Scientific Provenance Pattern¶
Git-based version tracking for reproducible research outputs
Problem Statement¶
Scientific data outputs must be cryptographically traceable to the exact code version that generated them. This enables:
- Reproducibility: Re-run analysis with identical code
- Forensic analysis: Investigate anomalies by reconstructing environment
- Compliance: Demonstrate methodological rigor for publication
- Trust: Stakeholders can verify data provenance
Solution: Git as Metadata Provider¶
Use git read-only to capture version metadata in scientific outputs.
Core Principle¶
Git is NOT a workflow manager → Git IS a version metadata provider
- ✅ Read git state:
rev-parse,status,describe - ✅ Embed in outputs: Manifests, exports, reports
- ✅ Fail gracefully: Try/except with
"unknown"fallback - ❌ Never modify: No programmatic
git add/commit/push
Implementation¶
Pattern 1: Export Manifest Metadata¶
Every scientific data export includes version metadata:
def create_export_manifest(
output_path: Path,
version: str,
include_git_info: bool = True,
include_system_info: bool = True
) -> dict:
"""Create manifest with full provenance metadata.
Embeds git commit hash, branch, dirty flag, and system info
in export manifest for complete reproducibility.
"""
manifest = {
"export_timestamp": datetime.now(timezone.utc).isoformat(),
"version": version,
}
if include_git_info:
try:
# Capture commit hash (primary identifier)
commit = subprocess.check_output(
["git", "rev-parse", "HEAD"],
text=True
).strip()
manifest["git_commit"] = commit
manifest["git_commit_short"] = commit[:7]
# Capture branch (context)
try:
branch = subprocess.check_output(
["git", "rev-parse", "--abbrev-ref", "HEAD"],
text=True
).strip()
if branch != "HEAD": # Not in detached HEAD state
manifest["git_branch"] = branch
except (subprocess.CalledProcessError, FileNotFoundError):
pass
# Flag uncommitted changes (critical for reproducibility)
try:
result = subprocess.check_output(
["git", "status", "--porcelain"],
text=True
).strip()
manifest["git_dirty"] = bool(result)
except (subprocess.CalledProcessError, FileNotFoundError):
pass
except (subprocess.CalledProcessError, FileNotFoundError):
logger.debug("Git information not available")
manifest["git_commit"] = "unknown"
if include_system_info:
import platform
import sys
manifest["system_info"] = {
"platform": platform.platform(),
"python_version": sys.version,
"hostname": platform.node(),
}
return manifest
Example output (manifest.json):
{
"export_timestamp": "2025-10-08T19:30:00Z",
"version": "1.0.0",
"git_commit": "a1b2c3d4e5f6789012345678901234567890abcd",
"git_commit_short": "a1b2c3d",
"git_branch": "main",
"git_dirty": false,
"system_info": {
"platform": "macOS-14.0-arm64",
"python_version": "3.11.5",
"hostname": "aafc-workstation-01"
}
}
Pattern 2: Processing Run Metadata¶
Capture version at processing start:
def process_specimens(input_dir: Path, output_dir: Path):
"""Process specimens with full provenance tracking."""

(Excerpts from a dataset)
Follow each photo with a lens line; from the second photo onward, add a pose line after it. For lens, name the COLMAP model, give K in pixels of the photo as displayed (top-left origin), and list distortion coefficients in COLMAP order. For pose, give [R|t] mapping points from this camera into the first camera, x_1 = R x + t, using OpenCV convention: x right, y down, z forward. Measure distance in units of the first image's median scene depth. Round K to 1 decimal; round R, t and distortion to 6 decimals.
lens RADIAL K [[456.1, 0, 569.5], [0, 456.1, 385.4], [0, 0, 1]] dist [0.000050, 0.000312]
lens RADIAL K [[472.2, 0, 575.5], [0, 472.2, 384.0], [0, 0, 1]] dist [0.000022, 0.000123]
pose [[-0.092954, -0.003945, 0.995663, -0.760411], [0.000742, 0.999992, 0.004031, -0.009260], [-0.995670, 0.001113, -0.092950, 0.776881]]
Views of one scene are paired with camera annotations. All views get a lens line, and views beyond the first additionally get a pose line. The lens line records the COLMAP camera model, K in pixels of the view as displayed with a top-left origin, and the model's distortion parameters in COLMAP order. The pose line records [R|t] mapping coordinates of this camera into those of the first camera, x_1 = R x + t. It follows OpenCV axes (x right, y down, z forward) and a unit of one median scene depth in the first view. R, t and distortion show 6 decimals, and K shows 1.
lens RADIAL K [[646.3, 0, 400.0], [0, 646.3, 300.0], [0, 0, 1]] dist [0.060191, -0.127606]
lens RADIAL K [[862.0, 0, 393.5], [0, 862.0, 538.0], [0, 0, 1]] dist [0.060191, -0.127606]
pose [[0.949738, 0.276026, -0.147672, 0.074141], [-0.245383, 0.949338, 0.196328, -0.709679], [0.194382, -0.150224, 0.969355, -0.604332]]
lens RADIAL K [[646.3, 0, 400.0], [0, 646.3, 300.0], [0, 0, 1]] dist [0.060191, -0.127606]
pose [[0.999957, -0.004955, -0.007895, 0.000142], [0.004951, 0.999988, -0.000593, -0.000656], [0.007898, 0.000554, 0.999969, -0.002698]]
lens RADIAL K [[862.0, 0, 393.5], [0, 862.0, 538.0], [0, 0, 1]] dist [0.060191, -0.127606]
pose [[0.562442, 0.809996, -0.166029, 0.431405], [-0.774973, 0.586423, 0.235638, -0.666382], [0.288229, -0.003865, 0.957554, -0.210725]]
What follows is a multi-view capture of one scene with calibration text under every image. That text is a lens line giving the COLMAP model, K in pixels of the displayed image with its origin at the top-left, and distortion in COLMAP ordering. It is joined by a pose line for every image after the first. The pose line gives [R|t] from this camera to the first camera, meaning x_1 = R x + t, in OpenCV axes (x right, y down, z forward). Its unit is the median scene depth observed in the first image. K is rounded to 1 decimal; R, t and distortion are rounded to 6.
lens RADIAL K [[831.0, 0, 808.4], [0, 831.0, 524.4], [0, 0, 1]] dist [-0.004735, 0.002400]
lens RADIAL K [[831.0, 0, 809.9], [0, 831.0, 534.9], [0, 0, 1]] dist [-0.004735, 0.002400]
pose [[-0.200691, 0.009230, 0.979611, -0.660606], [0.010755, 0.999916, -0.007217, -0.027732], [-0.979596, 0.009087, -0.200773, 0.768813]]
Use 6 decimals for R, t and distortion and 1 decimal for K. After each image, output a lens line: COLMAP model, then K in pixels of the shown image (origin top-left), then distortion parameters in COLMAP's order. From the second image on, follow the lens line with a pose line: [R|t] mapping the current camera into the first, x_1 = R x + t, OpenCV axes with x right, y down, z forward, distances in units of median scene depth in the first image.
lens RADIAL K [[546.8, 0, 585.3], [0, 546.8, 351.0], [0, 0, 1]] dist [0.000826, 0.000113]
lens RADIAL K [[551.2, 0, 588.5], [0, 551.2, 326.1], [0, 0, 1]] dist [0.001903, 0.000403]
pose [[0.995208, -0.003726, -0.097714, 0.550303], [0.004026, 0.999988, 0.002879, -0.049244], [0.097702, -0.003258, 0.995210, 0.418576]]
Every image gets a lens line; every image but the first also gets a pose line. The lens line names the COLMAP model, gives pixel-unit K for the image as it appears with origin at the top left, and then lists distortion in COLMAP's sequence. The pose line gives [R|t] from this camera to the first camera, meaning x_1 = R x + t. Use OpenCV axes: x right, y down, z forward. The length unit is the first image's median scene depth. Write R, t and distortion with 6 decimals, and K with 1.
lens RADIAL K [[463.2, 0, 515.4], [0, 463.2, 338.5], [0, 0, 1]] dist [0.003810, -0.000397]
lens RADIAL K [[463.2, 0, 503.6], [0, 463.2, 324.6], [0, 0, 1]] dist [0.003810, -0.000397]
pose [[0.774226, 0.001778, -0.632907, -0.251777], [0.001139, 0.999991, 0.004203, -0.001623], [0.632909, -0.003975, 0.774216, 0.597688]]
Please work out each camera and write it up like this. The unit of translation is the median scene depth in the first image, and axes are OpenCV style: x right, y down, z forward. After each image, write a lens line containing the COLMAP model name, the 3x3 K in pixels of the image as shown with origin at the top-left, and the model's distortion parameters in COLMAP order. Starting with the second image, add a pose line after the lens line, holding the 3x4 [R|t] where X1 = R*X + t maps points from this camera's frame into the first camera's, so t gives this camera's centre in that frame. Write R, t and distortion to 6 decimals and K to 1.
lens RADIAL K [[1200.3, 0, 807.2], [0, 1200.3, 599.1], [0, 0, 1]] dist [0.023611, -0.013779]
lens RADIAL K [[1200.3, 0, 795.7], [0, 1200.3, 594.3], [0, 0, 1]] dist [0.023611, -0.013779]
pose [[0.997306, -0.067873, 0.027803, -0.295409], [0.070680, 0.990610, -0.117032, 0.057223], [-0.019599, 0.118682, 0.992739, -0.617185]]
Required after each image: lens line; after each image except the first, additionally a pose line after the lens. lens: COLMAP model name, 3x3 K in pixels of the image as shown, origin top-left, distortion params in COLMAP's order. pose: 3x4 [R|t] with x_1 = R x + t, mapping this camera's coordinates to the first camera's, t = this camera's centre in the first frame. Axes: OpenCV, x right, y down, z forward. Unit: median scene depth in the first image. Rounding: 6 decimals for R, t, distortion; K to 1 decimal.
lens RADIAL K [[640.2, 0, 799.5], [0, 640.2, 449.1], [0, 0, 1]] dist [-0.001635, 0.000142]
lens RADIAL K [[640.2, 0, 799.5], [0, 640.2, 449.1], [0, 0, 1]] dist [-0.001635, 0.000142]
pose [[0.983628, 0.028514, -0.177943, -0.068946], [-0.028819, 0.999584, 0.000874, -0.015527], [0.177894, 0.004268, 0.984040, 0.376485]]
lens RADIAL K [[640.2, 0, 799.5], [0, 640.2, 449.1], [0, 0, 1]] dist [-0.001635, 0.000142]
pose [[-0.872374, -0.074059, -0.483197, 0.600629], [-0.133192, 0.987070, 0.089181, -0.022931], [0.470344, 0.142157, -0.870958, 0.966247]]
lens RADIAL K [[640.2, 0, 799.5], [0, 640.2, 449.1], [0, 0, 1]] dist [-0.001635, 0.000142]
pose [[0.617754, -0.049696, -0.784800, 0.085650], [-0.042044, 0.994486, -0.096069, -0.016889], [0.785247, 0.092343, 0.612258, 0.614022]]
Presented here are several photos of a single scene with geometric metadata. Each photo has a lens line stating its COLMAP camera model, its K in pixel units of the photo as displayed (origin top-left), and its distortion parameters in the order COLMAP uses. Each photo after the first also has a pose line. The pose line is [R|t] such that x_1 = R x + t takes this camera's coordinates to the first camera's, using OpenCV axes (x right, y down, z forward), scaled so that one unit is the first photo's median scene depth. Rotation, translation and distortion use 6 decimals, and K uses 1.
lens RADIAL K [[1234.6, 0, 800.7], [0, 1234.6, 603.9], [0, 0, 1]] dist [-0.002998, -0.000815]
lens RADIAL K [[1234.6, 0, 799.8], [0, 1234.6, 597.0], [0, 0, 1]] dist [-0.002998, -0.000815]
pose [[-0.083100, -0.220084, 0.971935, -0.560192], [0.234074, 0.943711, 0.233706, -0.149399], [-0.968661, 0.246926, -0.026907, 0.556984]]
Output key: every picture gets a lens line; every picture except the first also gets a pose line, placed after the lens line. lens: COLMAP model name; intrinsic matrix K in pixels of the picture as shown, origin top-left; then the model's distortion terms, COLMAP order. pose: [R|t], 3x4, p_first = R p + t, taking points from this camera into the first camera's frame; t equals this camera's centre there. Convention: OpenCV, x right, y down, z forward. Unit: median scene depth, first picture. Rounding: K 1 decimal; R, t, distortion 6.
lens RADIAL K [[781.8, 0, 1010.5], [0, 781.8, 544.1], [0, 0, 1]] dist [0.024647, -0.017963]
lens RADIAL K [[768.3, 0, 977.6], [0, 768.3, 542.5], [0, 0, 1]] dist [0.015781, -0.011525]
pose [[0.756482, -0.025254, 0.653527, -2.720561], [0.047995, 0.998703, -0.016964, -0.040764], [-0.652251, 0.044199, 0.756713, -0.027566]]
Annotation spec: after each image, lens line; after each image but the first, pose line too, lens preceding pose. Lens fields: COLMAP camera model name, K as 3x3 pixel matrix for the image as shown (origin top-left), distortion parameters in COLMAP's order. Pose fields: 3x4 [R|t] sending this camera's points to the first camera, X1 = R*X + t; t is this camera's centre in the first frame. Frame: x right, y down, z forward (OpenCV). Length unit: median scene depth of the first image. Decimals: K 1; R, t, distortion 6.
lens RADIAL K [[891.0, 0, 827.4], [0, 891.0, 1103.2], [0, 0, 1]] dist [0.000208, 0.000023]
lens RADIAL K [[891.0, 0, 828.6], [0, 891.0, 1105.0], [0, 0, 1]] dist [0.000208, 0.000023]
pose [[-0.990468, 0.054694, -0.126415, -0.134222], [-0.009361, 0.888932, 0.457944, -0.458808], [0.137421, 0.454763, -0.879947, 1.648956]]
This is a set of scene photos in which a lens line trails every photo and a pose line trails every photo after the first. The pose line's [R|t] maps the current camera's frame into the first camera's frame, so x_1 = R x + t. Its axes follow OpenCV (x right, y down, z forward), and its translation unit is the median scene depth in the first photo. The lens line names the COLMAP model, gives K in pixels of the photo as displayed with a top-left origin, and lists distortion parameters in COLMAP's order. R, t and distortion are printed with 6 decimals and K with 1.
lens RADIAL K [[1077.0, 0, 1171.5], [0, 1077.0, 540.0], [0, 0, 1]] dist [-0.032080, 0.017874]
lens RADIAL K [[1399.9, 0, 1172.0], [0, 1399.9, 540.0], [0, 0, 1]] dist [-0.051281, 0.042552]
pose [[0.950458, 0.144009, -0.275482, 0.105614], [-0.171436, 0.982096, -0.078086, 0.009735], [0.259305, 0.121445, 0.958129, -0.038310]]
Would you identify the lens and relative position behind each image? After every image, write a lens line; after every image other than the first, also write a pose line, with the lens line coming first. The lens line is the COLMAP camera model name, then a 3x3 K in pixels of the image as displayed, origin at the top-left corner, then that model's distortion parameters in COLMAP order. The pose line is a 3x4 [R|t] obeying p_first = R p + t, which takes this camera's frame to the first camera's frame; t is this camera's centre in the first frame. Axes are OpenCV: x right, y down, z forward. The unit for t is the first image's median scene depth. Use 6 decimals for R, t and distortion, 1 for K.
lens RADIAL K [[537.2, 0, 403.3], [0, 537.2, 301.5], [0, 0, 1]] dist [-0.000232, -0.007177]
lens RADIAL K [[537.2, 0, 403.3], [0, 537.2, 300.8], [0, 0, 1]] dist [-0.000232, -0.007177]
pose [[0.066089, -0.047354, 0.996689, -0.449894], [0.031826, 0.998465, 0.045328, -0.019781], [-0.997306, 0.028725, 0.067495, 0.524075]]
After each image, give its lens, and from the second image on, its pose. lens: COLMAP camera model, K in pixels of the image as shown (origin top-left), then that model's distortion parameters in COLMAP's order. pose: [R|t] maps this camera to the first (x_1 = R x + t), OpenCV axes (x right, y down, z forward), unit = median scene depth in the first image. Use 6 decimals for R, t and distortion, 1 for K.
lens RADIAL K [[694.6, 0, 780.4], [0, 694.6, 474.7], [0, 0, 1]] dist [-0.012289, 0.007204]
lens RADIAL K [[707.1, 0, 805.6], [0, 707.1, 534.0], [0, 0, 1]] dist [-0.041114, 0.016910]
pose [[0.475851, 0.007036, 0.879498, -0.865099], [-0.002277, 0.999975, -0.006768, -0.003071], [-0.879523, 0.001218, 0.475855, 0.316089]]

## Complete the following
a) On the provenance page, what value is stored under git_commit when git information isn't available?
b) Rewrite the provenance page from "Scientific Provenance Pattern¶" to "in scientific outputs.", putting "Reviewers" in place of "Stakeholders".

## Task results
a) "unknown"

b)
Scientific Provenance Pattern¶
Git-based version tracking for reproducible research outputs
Problem Statement¶
Scientific data outputs must be cryptographically traceable to the exact code version that generated them. This enables:
- Reproducibility: Re-run analysis with identical code
- Forensic analysis: Investigate anomalies by reconstructing environment
- Compliance: Demonstrate methodological rigor for publication
- Trust: Reviewers can verify data provenance
Solution: Git as Metadata Provider¶
Use git read-only to capture version metadata in scientific outputs.